Write out the lines below, from the line containing "genus: Butorides" through the last line, both included. Leave the pictures out.

SUPPLIED RECORDS:
┏━━
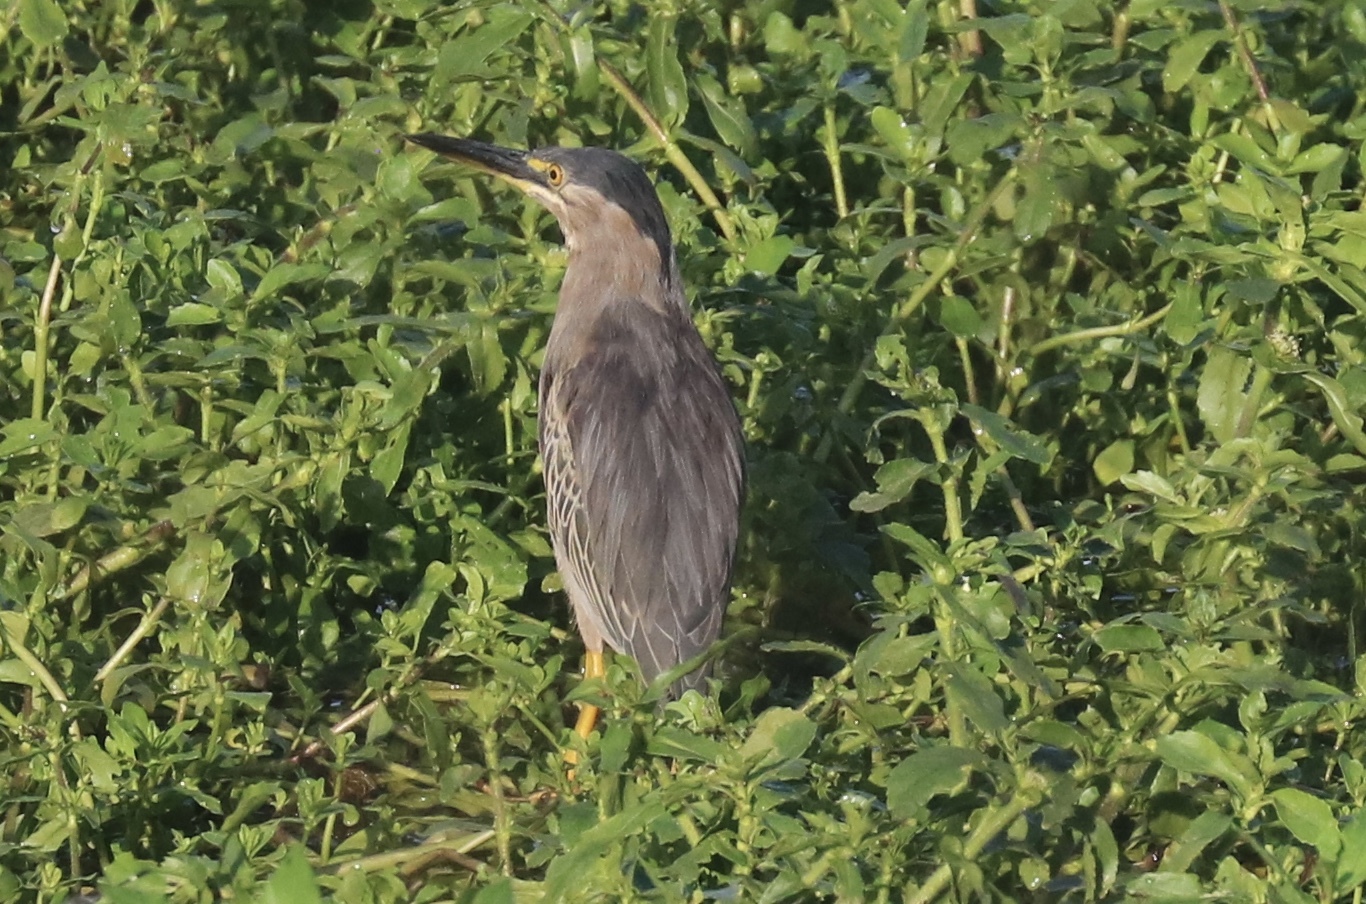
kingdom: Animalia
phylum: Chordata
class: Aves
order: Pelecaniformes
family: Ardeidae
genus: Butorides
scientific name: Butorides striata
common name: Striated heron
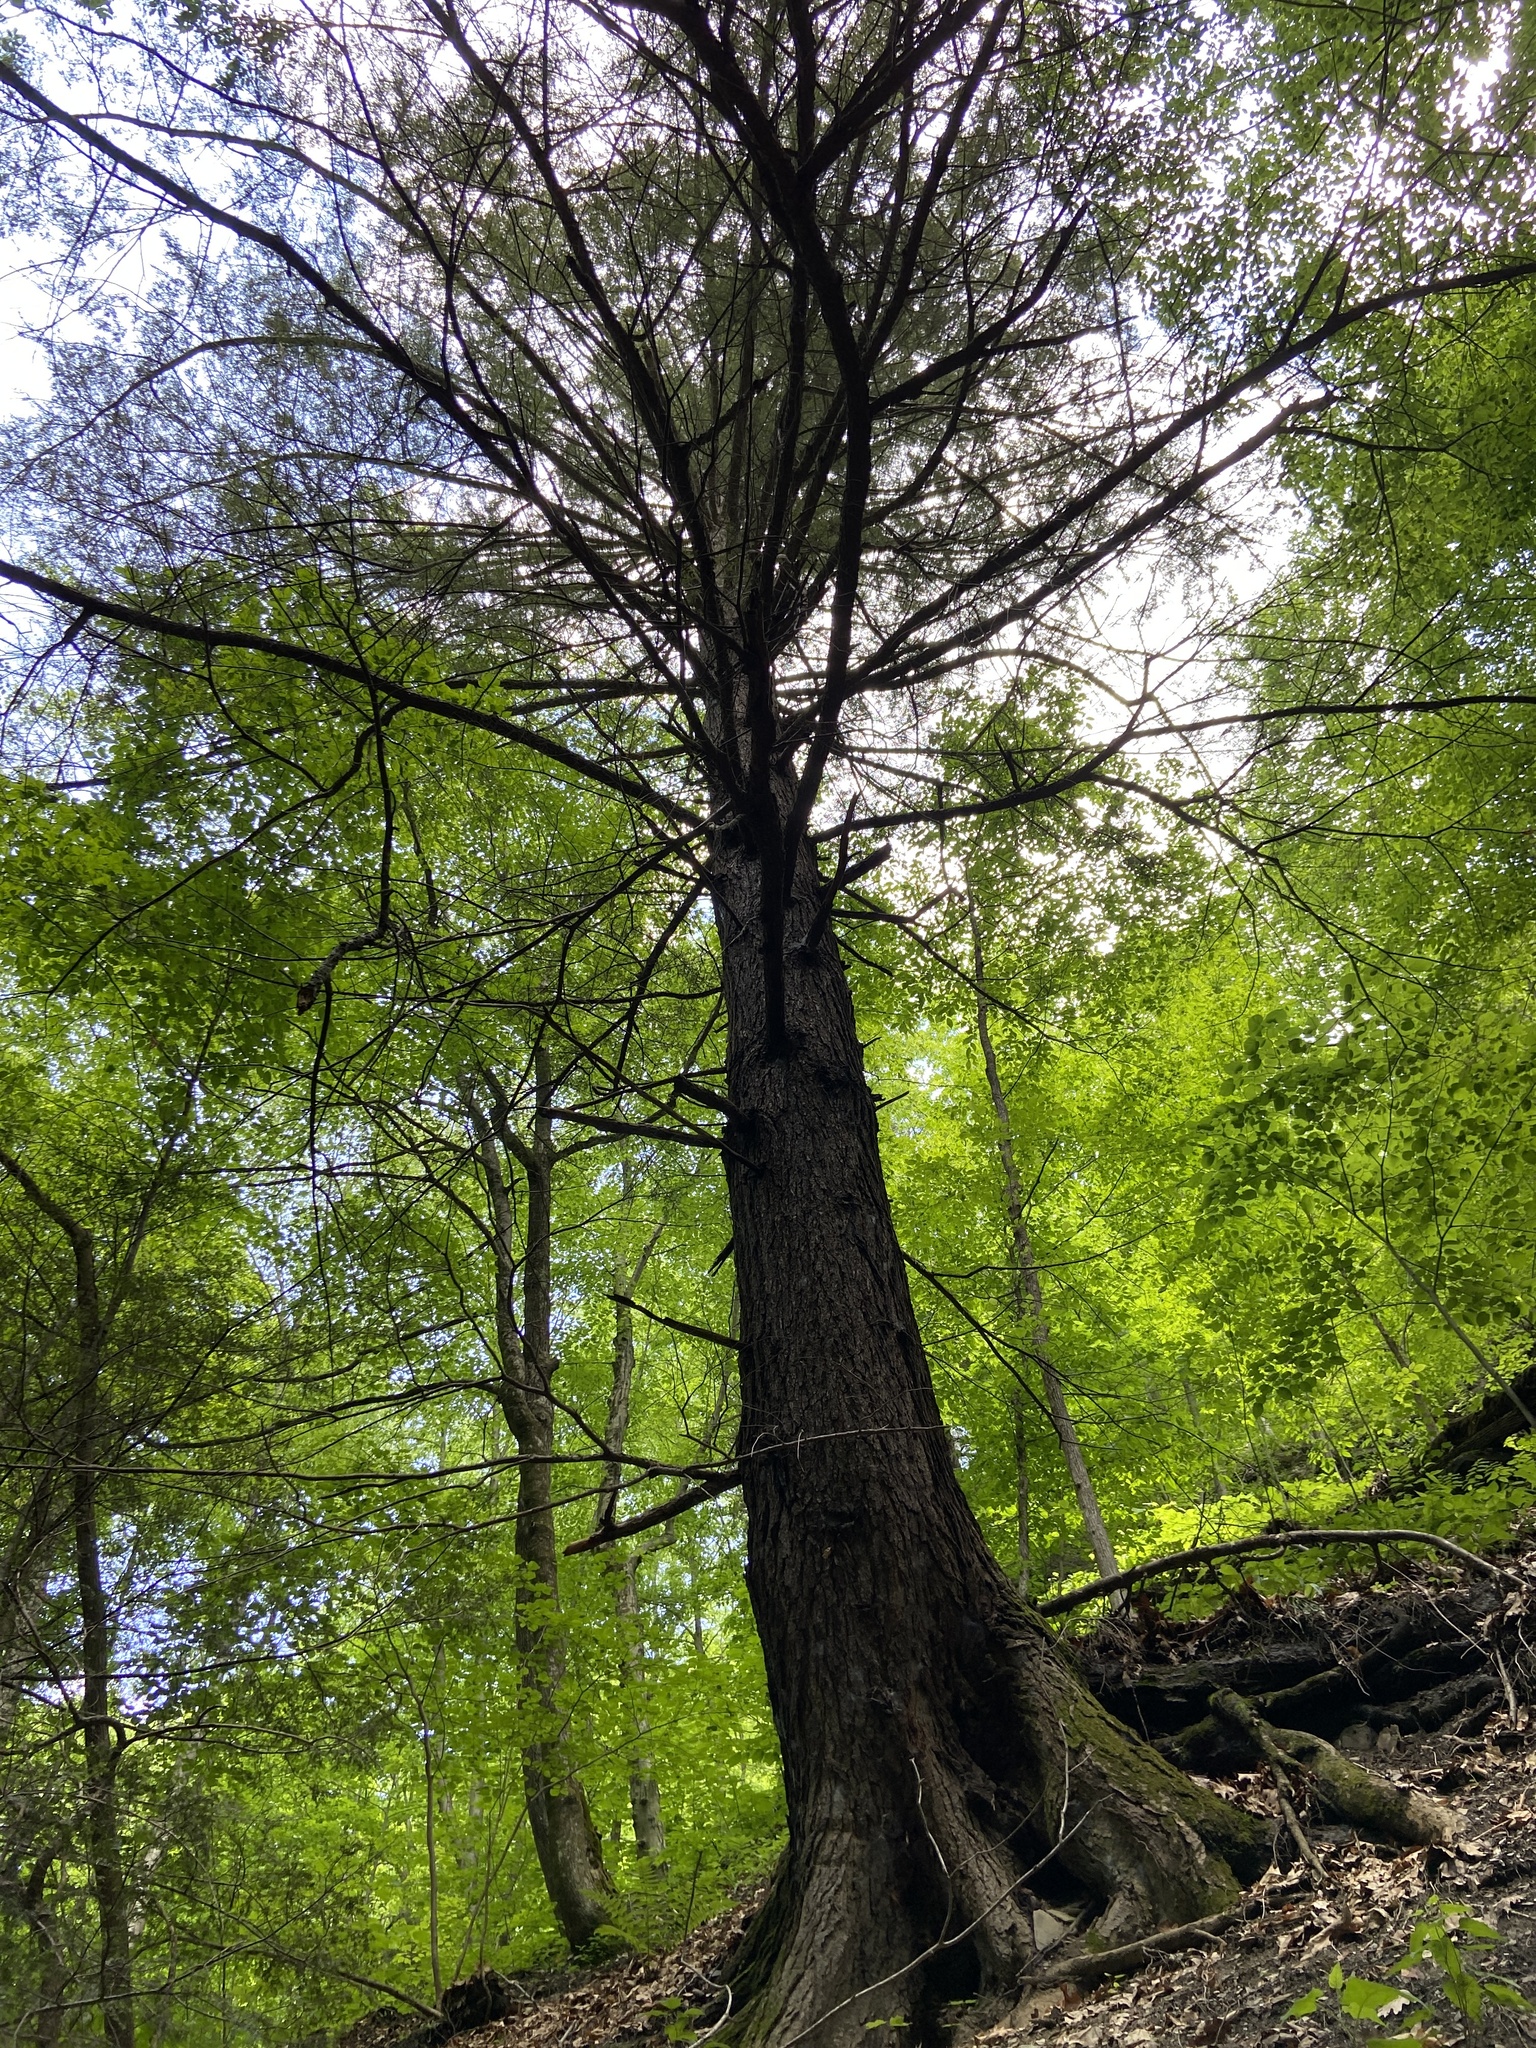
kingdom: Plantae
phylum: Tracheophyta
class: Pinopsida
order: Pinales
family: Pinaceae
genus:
┗━━
WRITTEN ANSWER:
genus: Butorides
scientific name: Butorides striata
common name: Striated heron
kingdom: Plantae
phylum: Tracheophyta
class: Pinopsida
order: Pinales
family: Pinaceae
genus:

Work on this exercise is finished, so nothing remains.